== TASK DETAILS ==
From the data underneath, reproduce exactly the stretch that begins at the line with "(hpglpennumber 1)" and ends after the line with "(plotreference yes)".

== RECORDS TO USE ==

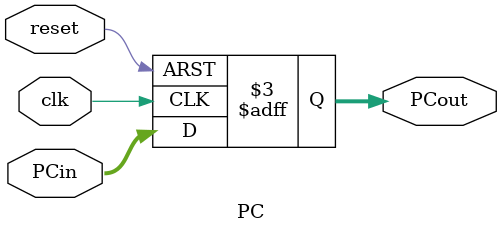
<source format=v>
module PC(
input clk,
input [31:0]PCin,
input reset,
output reg [31:0]PCout);

always@(posedge clk or negedge reset)
    begin    
    if(reset == 0)begin
        PCout <= 0; end
    else begin
        PCout <= PCin;end
        
    end

endmodule
</source>
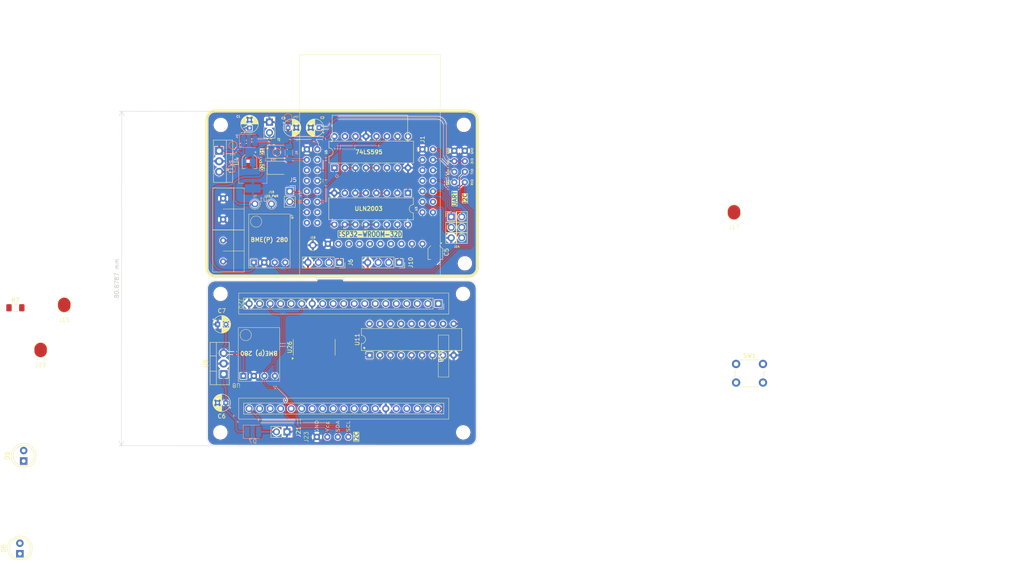
<source format=kicad_pcb>
(kicad_pcb
	(version 20240108)
	(generator "pcbnew")
	(generator_version "8.0")
	(general
		(thickness 1.6)
		(legacy_teardrops no)
	)
	(paper "A4")
	(layers
		(0 "F.Cu" signal)
		(31 "B.Cu" signal)
		(32 "B.Adhes" user "B.Adhesive")
		(33 "F.Adhes" user "F.Adhesive")
		(34 "B.Paste" user)
		(35 "F.Paste" user)
		(36 "B.SilkS" user "B.Silkscreen")
		(37 "F.SilkS" user "F.Silkscreen")
		(38 "B.Mask" user)
		(39 "F.Mask" user)
		(40 "Dwgs.User" user "User.Drawings")
		(41 "Cmts.User" user "User.Comments")
		(42 "Eco1.User" user "User.Eco1")
		(43 "Eco2.User" user "User.Eco2")
		(44 "Edge.Cuts" user)
		(45 "Margin" user)
		(46 "B.CrtYd" user "B.Courtyard")
		(47 "F.CrtYd" user "F.Courtyard")
		(48 "B.Fab" user)
		(49 "F.Fab" user)
		(50 "User.1" user)
		(51 "User.2" user)
		(52 "User.3" user)
		(53 "User.4" user)
		(54 "User.5" user)
		(55 "User.6" user)
		(56 "User.7" user)
		(57 "User.8" user)
		(58 "User.9" user)
	)
	(setup
		(pad_to_mask_clearance 0)
		(allow_soldermask_bridges_in_footprints no)
		(aux_axis_origin 80 80)
		(grid_origin 109 59.25)
		(pcbplotparams
			(layerselection 0x00010fc_ffffffff)
			(plot_on_all_layers_selection 0x0000000_00000000)
			(disableapertmacros no)
			(usegerberextensions no)
			(usegerberattributes yes)
			(usegerberadvancedattributes yes)
			(creategerberjobfile yes)
			(dashed_line_dash_ratio 12.000000)
			(dashed_line_gap_ratio 3.000000)
			(svgprecision 4)
			(plotframeref no)
			(viasonmask no)
			(mode 1)
			(useauxorigin no)
			(hpglpennumber 1)
			(hpglpenspeed 20)
			(hpglpendiameter 15.000000)
			(pdf_front_fp_property_popups yes)
			(pdf_back_fp_property_popups yes)
			(dxfpolygonmode yes)
			(dxfimperialunits yes)
			(dxfusepcbnewfont yes)
			(psnegative no)
			(psa4output no)
			(plotreference yes)
			(plotvalue yes)
			(plotfptext yes)
			(plotinvisibletext no)
			(sketchpadsonfab no)
			(subtractmaskfromsilk no)
			(outputformat 1)
			(mirror no)
			(drillshape 0)
			(scaleselection 1)
			(outputdirectory "production/")
		)
	)
	(net 0 "")
	(net 1 "GND")
	(net 2 "+3V3")
	(net 3 "+5V")
	(net 4 "/RXD")
	(net 5 "/TXD")
	(net 6 "/SDA")
	(net 7 "/OUT2")
	(net 8 "/SCL")
	(net 9 "/OUT1")
	(net 10 "/EN")
	(net 11 "/SOURCE2")
	(net 12 "/SOURCE1")
	(net 13 "/SOURCE3")
	(net 14 "/VDC")
	(net 15 "/DAC1")
	(net 16 "/DAC2")
	(net 17 "/GPIO13")
	(net 18 "/GPIO19")
	(net 19 "/GPIO17")
	(net 20 "/GPIO5")
	(net 21 "/GPIO18")
	(net 22 "/GPIO36")
	(net 23 "/ADC2_CH3")
	(net 24 "/SD_DATA1")
	(net 25 "/SD_DATA2")
	(net 26 "/SD_CLK")
	(net 27 "/SD_CMD")
	(net 28 "/SD_DATA3")
	(net 29 "/ADC2_CH0")
	(net 30 "/GPIO23")
	(net 31 "/SD_DATA0")
	(net 32 "/ADC2_CH2")
	(net 33 "/BOOT")
	(net 34 "/GPIO39")
	(net 35 "/SOURCE4")
	(net 36 "/SOURCE5")
	(net 37 "/SIPO_DATA")
	(net 38 "/SIPO_CLK")
	(net 39 "unconnected-(U5-QH'-Pad9)")
	(net 40 "/SIPO_LATCH")
	(net 41 "/GPIO14")
	(net 42 "unconnected-(U5-QA-Pad15)")
	(net 43 "/I3")
	(net 44 "/I6")
	(net 45 "/I7")
	(net 46 "/I5")
	(net 47 "/OUT3")
	(net 48 "/VIN")
	(net 49 "/I1")
	(net 50 "unconnected-(SW1-Pad2)")
	(net 51 "unconnected-(SW1-Pad1)")
	(net 52 "Net-(D5-Pad1)")
	(net 53 "Net-(J15-Pin_1)")
	(net 54 "Net-(J19-Pin_1)")
	(net 55 "/GPIO_33")
	(net 56 "unconnected-(J20-2-Pad5)")
	(net 57 "unconnected-(J20-VP-Pad23)")
	(net 58 "unconnected-(J20-D1-Pad3)")
	(net 59 "unconnected-(J20-14-Pad31)")
	(net 60 "unconnected-(J20-25-Pad28)")
	(net 61 "unconnected-(J20-27-Pad30)")
	(net 62 "unconnected-(J20-4-Pad7)")
	(net 63 "unconnected-(J20-16-Pad8)")
	(net 64 "unconnected-(J20-VN-Pad22)")
	(net 65 "unconnected-(J20-32-Pad26)")
	(net 66 "unconnected-(J20-D0-Pad2)")
	(net 67 "/RX")
	(net 68 "unconnected-(J20-EN-Pad21)")
	(net 69 "unconnected-(J20-15-Pad4)")
	(net 70 "unconnected-(J20-CLK-Pad1)")
	(net 71 "unconnected-(J20-CMD-Pad37)")
	(net 72 "/TX")
	(net 73 "unconnected-(J20-23-Pad18)")
	(net 74 "unconnected-(J20-5-Pad10)")
	(net 75 "unconnected-(J20-12-Pad32)")
	(net 76 "unconnected-(J20-19-Pad12)")
	(net 77 "unconnected-(J20-18-Pad11)")
	(net 78 "unconnected-(J20-35-Pad25)")
	(net 79 "unconnected-(J20-26-Pad29)")
	(net 80 "unconnected-(J20-0-Pad6)")
	(net 81 "unconnected-(J20-33-Pad27)")
	(net 82 "unconnected-(J20-D3-Pad36)")
	(net 83 "unconnected-(J20-17-Pad9)")
	(net 84 "unconnected-(J20-D2-Pad35)")
	(net 85 "unconnected-(J20-13-Pad34)")
	(net 86 "unconnected-(J20-34-Pad24)")
	(net 87 "/SCL-2")
	(net 88 "/SDA-2")
	(net 89 "/SIPO_CLK-2")
	(net 90 "unconnected-(U26-QH'-Pad9)")
	(net 91 "/SIPO_DATA-2")
	(net 92 "/SIPO_LATCH-2")
	(net 93 "unconnected-(U11-O8-Pad11)")
	(net 94 "unconnected-(U11-O3-Pad16)")
	(net 95 "unconnected-(U11-O5-Pad14)")
	(net 96 "unconnected-(U11-O7-Pad12)")
	(net 97 "unconnected-(U11-O1-Pad18)")
	(net 98 "unconnected-(U11-O4-Pad15)")
	(net 99 "unconnected-(U11-O2-Pad17)")
	(net 100 "unconnected-(U11-O6-Pad13)")
	(net 101 "/QB-2")
	(net 102 "/QC-2")
	(net 103 "/QE-2")
	(net 104 "/QA-2")
	(net 105 "/QD-2")
	(net 106 "/QG-2")
	(net 107 "/QH-2")
	(net 108 "/QF-2")
	(footprint "Capacitor_THT:CP_Radial_D4.0mm_P2.00mm" (layer "F.Cu") (at 107 44.2 180))
	(footprint "LED_SMD:LED_1210_3225Metric_Pad1.42x2.65mm_HandSolder" (layer "F.Cu") (at 96.9525 53.9))
	(footprint "Capacitor_SMD:CP_Elec_3x5.3" (layer "F.Cu") (at 90.2 52.3 -90))
	(footprint "Resistor_SMD:R_1206_3216Metric_Pad1.30x1.75mm_HandSolder" (layer "F.Cu") (at 33.612 87.7585))
	(footprint "LED_THT:LED_D5.0mm" (layer "F.Cu") (at 34.7 147.25 90))
	(footprint "Button_Switch_THT:SW_PUSH_6mm" (layer "F.Cu") (at 207.8 101.35))
	(footprint "Alexander Footprint Library:Pad_1x01_P2.54_SMD" (layer "F.Cu") (at 39.712 102.098))
	(footprint "Alexander Footprints Library:ESP32-WROOM-Adapter-Socket-2" (layer "F.Cu") (at 119.3 57.04))
	(footprint "Alexander Footprint Library:Pad_1x01_P2.54_SMD" (layer "F.Cu") (at 45.412 91.198))
	(footprint "MountingHole:MountingHole_3mm" (layer "F.Cu") (at 142 43.5))
	(footprint "Connector_PinSocket_2.54mm:PinSocket_1x02_P2.54mm_Vertical" (layer "F.Cu") (at 99.25 117.775 -90))
	(footprint "MountingHole:MountingHole_3mm" (layer "F.Cu") (at 83.25 43.53))
	(footprint "Package_DIP:DIP-16_W7.62mm" (layer "F.Cu") (at 128.475 60 -90))
	(footprint "Alexander Footprints Library:Conn_Terminal_5mm" (layer "F.Cu") (at 83.82 53.69))
	(footprint "Alexander Footprint Library:Pad_1x01_P2.54_SMD" (layer "F.Cu") (at 207.3 68.7895))
	(footprint "MountingHole:MountingHole_3mm" (layer "F.Cu") (at 141.85 117.9))
	(footprint "Capacitor_THT:CP_Radial_D4.0mm_P2.00mm" (layer "F.Cu") (at 82.5 91.75))
	(footprint "Package_SO:SO-16_3.9x9.9mm_P1.27mm" (layer "F.Cu") (at 105.825 97.315 90))
	(footprint "Package_DIP:DIP-16_W7.62mm" (layer "F.Cu") (at 110.725 53.9 90))
	(footprint "Alexander Footprint Library:PinSocket_1x01_P2.54" (layer "F.Cu") (at 91.5 65.19))
	(footprint "Connector_PinSocket_2.54mm:PinSocket_1x02_P2.54mm_Vertical" (layer "F.Cu") (at 95.025 42.85))
	(footprint "Connector_PinSocket_2.54mm:PinSocket_1x04_P2.54mm_Vertical" (layer "F.Cu") (at 111.94 76.8 -90))
	(footprint "MountingHole:MountingHole_3mm" (layer "F.Cu") (at 83.15 117.9))
	(footprint "Connector_PinSocket_2.54mm:PinSocket_1x04_P2.54mm_Vertical" (layer "F.Cu") (at 126.38 76.8 -90))
	(footprint "PCM_Package_DIP_AKL:DIP-18_W7.62mm" (layer "F.Cu") (at 119.21 99.25 90))
	(footprint "Capacitor_SMD:CP_Elec_3x5.3"
		(layer "F.Cu")
		(uuid "8b987648-72a1-4108-9879-2820df691109")
		(at 135.1 74.3 -90)
		(descr "SMT capacitor, aluminium electrolytic, 3x5.3, Cornell Dubilier Electronics ")
		(tags "Capacitor Electrolytic")
		(property "Reference" "C5"
			(at 0 -2.7 90)
			(layer "F.SilkS")
			(uuid "4170b31b-520d-4ec0-98d5-2732ae840546")
			(effects
				(font
					(size 1 1)
					(thickness 0.15)
				)
			)
		)
		(property "Value" "0.1uF"
			(at 0 2.7 90)
			(layer "F.Fab")
			(uuid "3b8cd640-c5bf-44db-8d46-e4a180a3168e")
			(effects
				(font
					(size 1 1)
					(thickness 0.15)
				)
			)
		)
		(property "Footprint" "Capacitor_SMD:CP_Elec_3x5.3"
			(at 0 0 -90)
			(unlocked yes)
			(layer "F.Fab")
			(hide yes)
			(uuid "4f8ee862-f0db-4274-9107-55743dc6bf77")
			(effects
				(font
					(size 1.27 1.27)
				)
			)
		)
		(property "Datasheet" ""
			(at 0 0 -90)
			(unlocked yes)
			(layer "F.Fab")
			(hide yes)
			(uuid "34143ac9-9bf5-4154-bbbb-d1dedfa2d127")
			(effects
				(font
					(size 1.27 1.27)
				)
			)
		)
		(property "Description" "Unpolarized capacitor"
			(at 0 0 -90)
			(unlocked yes)
			(layer "F.Fab")
			(hide yes)
			(uuid "61a24ea7-cd5d-42eb-acfb-2753dabe0fc6")
			(effects
				(font
					(size 1.27 1.27)
				)
			)
		)
		(property ki_fp_filters "C_*")
		(path "/bfc281b3-94c0-41dd-bcaa-ab8f400bd04b")
		(sheetname "Root")
		(sheetfile "esp32-node-board-40x65.kicad_sch")
		(attr smd)
		(fp_line
			(start -0.870563 1.76)
			(end 1.76 1.76)
			(stroke
				(width 0.12)
				(type solid)
			)
			(layer "F.SilkS")
			(uuid "6e65d330-6756-4294-8fe9-0e782052c254")
		)
		(fp_line
			(start 1.76 1.76)
			(end 1.76 1.06)
			(stroke
				(width 0.12)
				(type solid)
			)
			(layer "F.SilkS")
			(uuid "2c6b76b6-4b45-43b7-b280-9b75cbe82822")
		)
		(fp_line
			(start -1.570563 1.06)
			(end -0.870563 1.76)
			(stroke
				(width 0.12)
				(type solid)
			)
			(layer "F.SilkS")
			(uuid "c81d5c46-18b5-4644-ae4d-8a9ef37fb605")
		)
		(fp_line
			(start -1.570563 -1.06)
			(end -0.870563 -1.76)
			(stroke
				(width 0.12)
				(type solid)
			)
			(layer "F.SilkS")
			(uuid "96f0afb4-baef-49c5-9452-f76620a477d3")
		)
		(fp_line
			(start -2.375 -1.435)
			(end -2 -1.435)
			(stroke
				(width 0.12)
				(type solid)
			)
			(layer "F.SilkS")
			(uuid "ff106c0c-39aa-4647-8e1d-636a7bd8639a")
		)
		(fp_line
			(start -2.1875 -1.6225)
			(end -2.1875 -1.2475)
			(stroke
				(width 0.12)
				(type solid)
			)
			(layer "F.SilkS")
			(uuid "00f74b8c-29ac-4e81-9d85-03b4d5a52782")
		)
		(fp_line
			(start -0.870563 -1.76)
			(end 1.76 -1.76)
			(stroke
				(width 0.12)
				(type solid)
			)
			(layer "F.SilkS")
			(uuid "bc0ee316-a900-48c1-9884-5a575e499f48")
		)
		(fp_line
			(start 1.76 -1.76)
			(end 1.76 -1.06)
			(stroke
				(width 0.12)
				(type solid)
			)
			(layer "F.SilkS")
			(uuid "41378040-bcd7-4ad1-b967-c612959200c8")
		)
		(fp_line
			(start -0.93 1.9)
			(end 1.9 1.9)
			(stroke
				(width 0.05)
				(type solid)
			)
			(layer "F.CrtYd")
			(uuid "0931a95f-e276-40b8-af94-6fbee1a26531")
		)
		(fp_line
			(start -2.85 1.05)
			(end -1.78 1.05)
			(stroke
				(width 0.05)
				(type solid)
			)
			(layer "F.CrtYd")
			(uuid "4dcb1c8f-cf0c-4a6b-a056-bf1a4a4bd697")
		)
		(fp_line
			(start -1.78 1.05)
			(end -0.93 1.9)
			(stroke
				(width 0.05)
				(type solid)
			)
			(layer "F.CrtYd")
			(uuid "412c10c1-bed6-4e71-b6db-8c00a8ab4cb6")
		)
		(fp_line
			(start 1.9 1.05)
			(end 1.9 1.9)
			(stroke
				(width 0.05)
				(type solid)
			)
			(layer "F.CrtYd")
			(uuid "dac45ed1-277f-4d3c-84e4-408b7128b241")
		)
		(fp_line
			(start 2.85 1.05)
			(end 1.9 1.05)
			(stroke
				(width 0.05)
				(type solid)
			)
			(layer "F.CrtYd")
			(uuid "883453b6-33f7-4389-9bbd-f7af5ecd80b4")
		)
		(fp_line
			(start -2.85 -1.05)
			(end -2.85 1.05)
			(stroke
				(width 0.05)
				(type solid)
			)
			(layer "F.CrtYd")
			(uuid "8ab08228-3bf0-42c5-ae6d-3a31bae73682")
		)
		(fp_line
			(start -1.78 -1.05)
			(end -2.85 -1.05)
			(stroke
				(width 0.05)
				(type solid)
			)
			(layer "F.CrtYd")
			(uuid "da02fbe6-55f6-4364-bc39-028b5f345bb2")
		)
		(fp_line
			(start -1.78 -1.05)
			(end -0.93 -1.9)
			(stroke
				(width 0.05)
				(type solid)
			)
			(layer "F.CrtYd")
			(uuid "9c26db9a-81b6-4d3f-a6a7-92ec212bc298")
		)
		(fp_line
			(start 1.9 -1.05)
			(end 2.85 -1.05)
			(stroke
				(width 0.05)
				(type solid)
			)
			(layer "F.CrtYd")
			(uuid "0e0ded17-1415-465f-92b6-911a4420dbcf")
		)
		(fp_line
			(start 2.85 -1.05)
			(end 2.85 1.05)
			(stroke
				(width 0.05)
				(type solid)
			)
			(layer "F.CrtYd")
			(uuid "f1b2379c-e31b-479e-817d-4c46456dbf89")
		)
		(fp_line
			(start -0.93 -1.9)
			(end 1.9 -1.9)
			(stroke
				(width 0.05)
				(type solid)
			)
			(layer "F.CrtYd")
			(uuid "cb2c1430-2adf-4a09-ba7d-9efce2d8a355")
		)
		(fp_line
			(start 1.9 -1.9)
			(end 1.9 -1.05)
			(stroke
				(width 0.05)
				(type solid)
			)
			(layer "F.CrtYd")
			(uuid "98f931d9-9286-482d-8dc8-8adb2dc14929")
		)
		(fp_line
			(start -0.825 1.65)
			(end 1.65 1.65)
			(stroke
				(width 0.1)
				(type solid)
			)
			(layer "F.Fab")
			(uuid "5c61cb4d-cca4-4e99-a2b8-61952267c0b5")
		)
		(fp_line
			(start -1.65 0.825)
			(end -0.825 1.65)
			(stroke
				(width 0.1)
				(type solid)
			)
			(layer "F.Fab")
			(uuid "793bb4f1-8041-4703-a670-7c7ea75bcecd")
		)
		(fp_line
			(start -1.110469 -0.8)
			(end -0.810469 -0.8)
			(stroke
				(width 0.1)
				(type solid)
			)
			(layer "F.Fab")
			(uuid "e19808a6-f77f-48c1-812d-f1e870e648bc")
		)
		(fp_line
			(start -1.65 -0.825)
			(end -1.65 0.825)
			(stroke
				(width 0.1)
				(type solid)
			)
			(layer "F.Fab")
			(uuid "e39b555f-c2d3-49cf-95c9-85590e81bb69")
		)
		(fp_line
			(start -1.65 -0.825)
			(end -0.825 -1.65)
			(stroke
				(width 0.1)
				(type solid)
			)
			(layer "F.Fab")
			(uuid "9e4a1c29-7a3b-4798-9574-10913c1266bf")
		)
		(fp_line
			(start -0.960469 -0.95)
			(end -0.960469 -0.65)
			(stroke
				(width 0.1)
				(type solid)
			)
			(layer "F.Fab")
			(uuid "346a644b-1dd8-487a-8087-3b0adf89cd53")
		)
		(fp_line
			(start -0.825 -1.65)
			(end 1.65 -1.65)
			(stroke
				(width 0.1)
				(type solid)
			)
			(layer "F.Fab")
			(uuid "042c9085-2870-45b2-9e99-1c285d09da6f")
		)
		(fp_line
			(start 1.65 -1.65)
			(end 1.65 1.65)
			(stroke
				(width 0.1)
				(type solid)
			)
			(layer "F.Fab")
			(uuid "418f15de-1cc9-4597-8e4f-401046be7fb2")
		)
		(fp_circle
			(center 0 0)
			(end 1.5 0)
			(stroke
				(width 0.1)
				(type solid)
			)
			(fill none)
			(layer "F.Fab")
			(uuid "7e8dcda2-1ac7-4ed2-b360-6cbe0903c551")
		)
		(fp_text user "${REFERENCE}"
			(at 0 0 90)
			(layer "F.Fab")
			(uuid "33440829-576f-41f3-924f-1775beb40182")
			(effects
				(font
					(size 0.6 0.6)
					(thickness 0.09)
				)
			)
		)
		(pad "1" smd rect
			(at -1.5 0 270)
			(size 2.2 1.6)
	
... [1006499 chars truncated]
</source>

== ANSWER BOX ==
			(hpglpennumber 1)
			(hpglpenspeed 20)
			(hpglpendiameter 15.000000)
			(pdf_front_fp_property_popups yes)
			(pdf_back_fp_property_popups yes)
			(dxfpolygonmode yes)
			(dxfimperialunits yes)
			(dxfusepcbnewfont yes)
			(psnegative no)
			(psa4output no)
			(plotreference yes)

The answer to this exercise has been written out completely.